Hogan’s father ran a successful wine import business, which meant numerous trips to France, where Reed and Linda fell in love with French cooking. Their son got his culinary degree at Oklahoma State University before three years of study at the French Culinary Institute in New York.
- Alexa Ace
- Chilean sea bass with a roasted red pepper sauce
Hogan managed Le Cep for five years after graduating from University of Central Oklahoma with a science-based degree. She developed a love for cooking and hasn’t looked back.
“Growing up, we’d eat beef bourguignon at least every other week,” Hogan said. “My mother was great cook, but my father loved French cuisine. Watching him was how I got all of my inspiration, and learning in Le Cep watching my brother cook. That’s my style of cooking; it’s really creative.”

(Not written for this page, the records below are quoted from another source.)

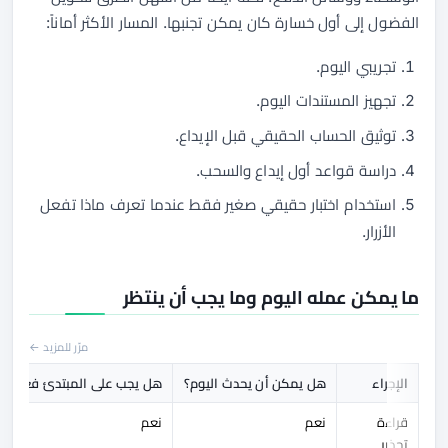
الفضول إلى أول خسارة كان يمكن تجنبها. المسار الأكثر أماناً:
تجريبي اليوم.
تجهيز المستندات اليوم.
توثيق الحساب الحقيقي قبل الإيداع.
دراسة قواعد أول إيداع والسحب.
استخدام اختبار حقيقي صغير فقط عندما تعرف ماذا تفعل
الأزرار.
ما يمكن عمله اليوم وما يجب أن ينتظر
مرّر للمزيد ←
الإجراء
هل يمكن أن يحدث اليوم؟
هل يجب على المبتدئ فعله ال
قراءة
نعم
نعم
تحذير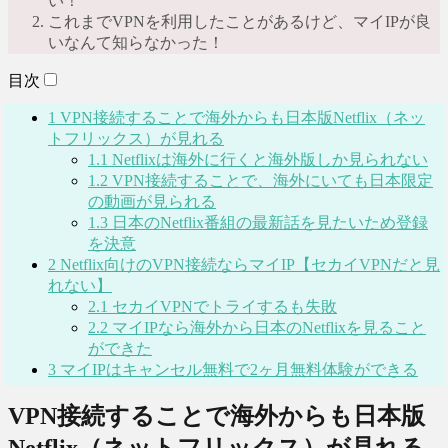
い！
これまでVPNを利用したことがあるけど、マイIPが良
いなんて知らなかった！
目次
1
VPN接続することで海外からも日本版Netflix（ネッ
トフリックス）が見れる
1.1
Netflixは海外に行くと海外版しか見られない
1.2
VPN接続することで、海外にいても日本限定
の動画が見られる
1.3
日本のNetflix番組の最新話を見たいため登録
を決意
2
Netflix向けのVPN接続ならマイIP【セカイVPNだと見
れない】
2.1
セカイVPNでトライするも失敗
2.2
マイIPなら海外から日本のNetflixを見ること
ができた
3
マイIPはキャンセル無料で2ヶ月無料体験ができる
VPN接続することで海外からも日本版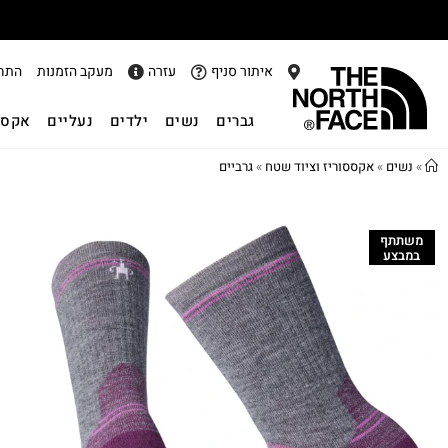
איתור סניף
עזרה
מעקב הזמנות
התח
גברים
נשים
ילדים
נעליים
אקסס
»
נשים
»
אקססוריז וציוד שטח
»
גרביים
משתתף
במבצע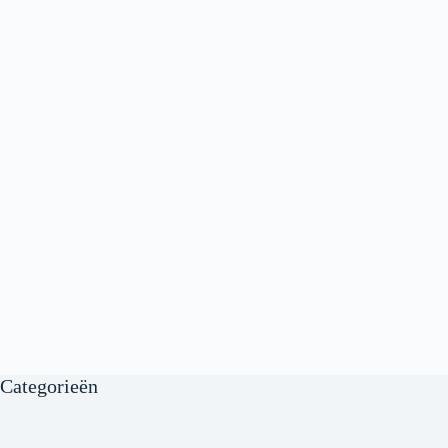
Categorieën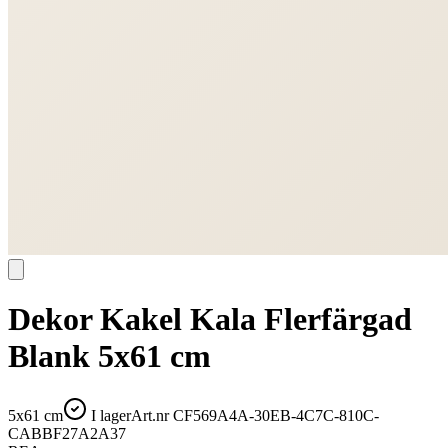
Dekor Kakel Kala Flerfärgad
Blank 5x61 cm
5x61 cm
I lager
Art.nr
CF569A4A-30EB-4C7C-810C-
CABBF27A2A37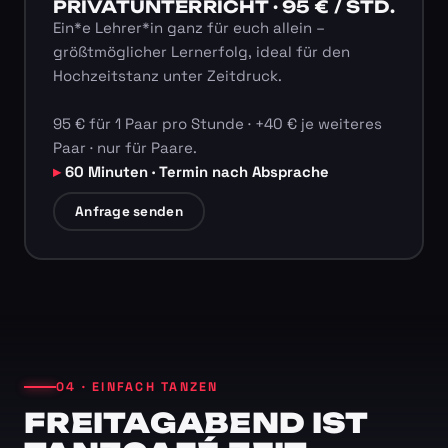
PRIVATUNTERRICHT · 95 € / STD.
Ein*e Lehrer*in ganz für euch allein –
größtmöglicher Lernerfolg, ideal für den
Hochzeitstanz unter Zeitdruck.
95 € für 1 Paar pro Stunde · +40 € je weiteres
Paar · nur für Paare.
60 Minuten · Termin nach Absprache
Anfrage senden
04 · EINFACH TANZEN
FREITAGABEND IST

Hogan started her own catering company about six years ago, and she has incorporated many of those French elements but added her own flair. She also likes to work with clients to build a menu they’d like to see.
“Catering is where I found my individual creativity,” Hogan said. “It was the food that I started to make versus in the restaurant, when the menu was pretty much the same for 6-10 years.”

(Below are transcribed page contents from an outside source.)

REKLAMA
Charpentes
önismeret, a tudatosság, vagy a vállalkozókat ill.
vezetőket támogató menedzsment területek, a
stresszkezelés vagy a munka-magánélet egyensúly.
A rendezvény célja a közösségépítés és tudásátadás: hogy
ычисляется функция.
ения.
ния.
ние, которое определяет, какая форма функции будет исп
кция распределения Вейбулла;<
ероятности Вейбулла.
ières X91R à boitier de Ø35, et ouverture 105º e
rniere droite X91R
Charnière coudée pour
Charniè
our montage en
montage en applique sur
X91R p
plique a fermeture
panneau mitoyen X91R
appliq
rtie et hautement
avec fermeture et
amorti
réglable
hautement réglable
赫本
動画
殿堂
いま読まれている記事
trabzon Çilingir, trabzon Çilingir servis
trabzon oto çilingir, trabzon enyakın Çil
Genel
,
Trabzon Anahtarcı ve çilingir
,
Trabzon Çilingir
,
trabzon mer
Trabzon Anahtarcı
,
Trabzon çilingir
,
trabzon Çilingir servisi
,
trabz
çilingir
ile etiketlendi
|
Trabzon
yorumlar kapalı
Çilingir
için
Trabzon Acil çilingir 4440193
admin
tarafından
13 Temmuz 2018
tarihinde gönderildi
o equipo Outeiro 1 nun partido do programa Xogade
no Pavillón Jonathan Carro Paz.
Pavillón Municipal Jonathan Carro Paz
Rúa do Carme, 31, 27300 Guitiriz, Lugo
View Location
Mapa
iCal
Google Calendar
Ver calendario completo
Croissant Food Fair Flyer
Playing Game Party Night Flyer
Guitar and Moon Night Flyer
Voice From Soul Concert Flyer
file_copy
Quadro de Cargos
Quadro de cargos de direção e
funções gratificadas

In the first six weeks at Cosabella Kitchen, Hogan hosted 13 private parties that have included birthdays, wedding rehearsals, corporate events and even one full wedding. She can serve sit-down dinners for up to 50 and events with buffet service for up to 60 people. The space has a $150 base charge for 20 people with $400 minimum for food and the base charge can go as high as $350 at full capacity. She said it is $18 per head for a party.
“A lot of clients want an Italian night or French or steak or vegetarian,” Hogan said. “There are so many categories. I’m comfortable cooking a lot of French country peasant dishes. That’s what I love to do. It’s fun for clients to give me suggestions because I get to be so much more creative.”

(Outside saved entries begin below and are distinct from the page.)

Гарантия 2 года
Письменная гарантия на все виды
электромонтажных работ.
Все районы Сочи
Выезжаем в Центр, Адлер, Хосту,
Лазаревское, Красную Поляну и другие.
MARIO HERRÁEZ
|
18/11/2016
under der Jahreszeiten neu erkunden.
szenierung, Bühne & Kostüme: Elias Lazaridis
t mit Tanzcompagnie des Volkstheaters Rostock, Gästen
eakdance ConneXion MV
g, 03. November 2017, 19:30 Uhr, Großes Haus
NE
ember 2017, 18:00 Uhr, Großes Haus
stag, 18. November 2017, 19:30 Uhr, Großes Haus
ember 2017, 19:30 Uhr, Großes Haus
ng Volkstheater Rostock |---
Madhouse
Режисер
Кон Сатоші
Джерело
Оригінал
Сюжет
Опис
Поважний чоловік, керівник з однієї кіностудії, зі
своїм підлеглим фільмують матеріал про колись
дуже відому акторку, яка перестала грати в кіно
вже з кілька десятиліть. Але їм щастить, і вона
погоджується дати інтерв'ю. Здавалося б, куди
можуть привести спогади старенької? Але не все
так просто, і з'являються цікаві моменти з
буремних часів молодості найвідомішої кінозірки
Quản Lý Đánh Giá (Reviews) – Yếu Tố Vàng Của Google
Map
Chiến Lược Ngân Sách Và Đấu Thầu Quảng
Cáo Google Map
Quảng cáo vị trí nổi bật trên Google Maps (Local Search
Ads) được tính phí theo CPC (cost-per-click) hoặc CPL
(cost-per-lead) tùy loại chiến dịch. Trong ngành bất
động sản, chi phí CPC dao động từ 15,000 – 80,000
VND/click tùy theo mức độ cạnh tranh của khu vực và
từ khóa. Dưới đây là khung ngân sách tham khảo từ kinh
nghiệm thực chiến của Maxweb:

In a photoshoot for Oklahoma Gazette, Hogan prepared endive stuffed with chive cheese and topped with beet-smoked salmon. She topped a sourdough crostini with lemon ricotta, oyster and button mushrooms. As a vegetarian option, she served Hasselback-cut beets with dill cream sauce. Chilean sea bass was placed atop roasted red pepper sauce. She crusted lamb chops with Cajun spiced panko breadcrumbs using Dijon mustard and served mussels with a broth spiced with saffron, tomato, shallots and lemon. The spread represents an average private dinner at Cosabella Kitchen.
- Photo Alexa Ace
- Endive-stuffed chive cheese and beet-smoked salmon
It took an 18-month renovation process to convert the space from a former Pizza Hut call center to an event space that blends art nouveau, art deco and modern elements. What used to house multiple small offices with a low ceiling is now a warm and inviting place that was inspired by intricate wallpaper from 19th-century English designer William Morris. There are leather lounge chairs that match the dark-stained hardwood and hexagonal art deco tiles that would fit into a New York hot spot next to a sleek and industrial kitchen accented by a huge copper espresso machine.
“It’s everything I’ve ever wanted, and I’m excited to get going,” Hogan said.
In the hallway to the bathrooms in the back of the space is a blown-up photo showing hands cutting dough. Hogan took the photo on her iPhone, and it’s of famous director Francis Ford Coppola, whose Oklahoma connection dates back decades thanks to longtime colleague and producer Gray Frederickson, an Oklahoma native. Coppola stayed in a building that the Hogan family owns during a trip to the state, and he dropped by to show Hogan and her daughter how to make his gnocchi recipe.
“We cooked multiple meals together, and he’s a really nice man,” Hogan said.
Among the other recipes Coppola taught Hogan was one from the family of another famous director: lemon chicken by Martin Scorsese’s mother. The recipe is a mainstay at the Francis Ford Coppola Winery in Geyserville, California. It is a recipe that is simple and could easily be added to a menu at Cosabella Kitchen.
“I make it at home three times a week,” Hogan said. “It’s really just lemon, chicken and oregano. It’s very tart but very good. Anyone can make it.”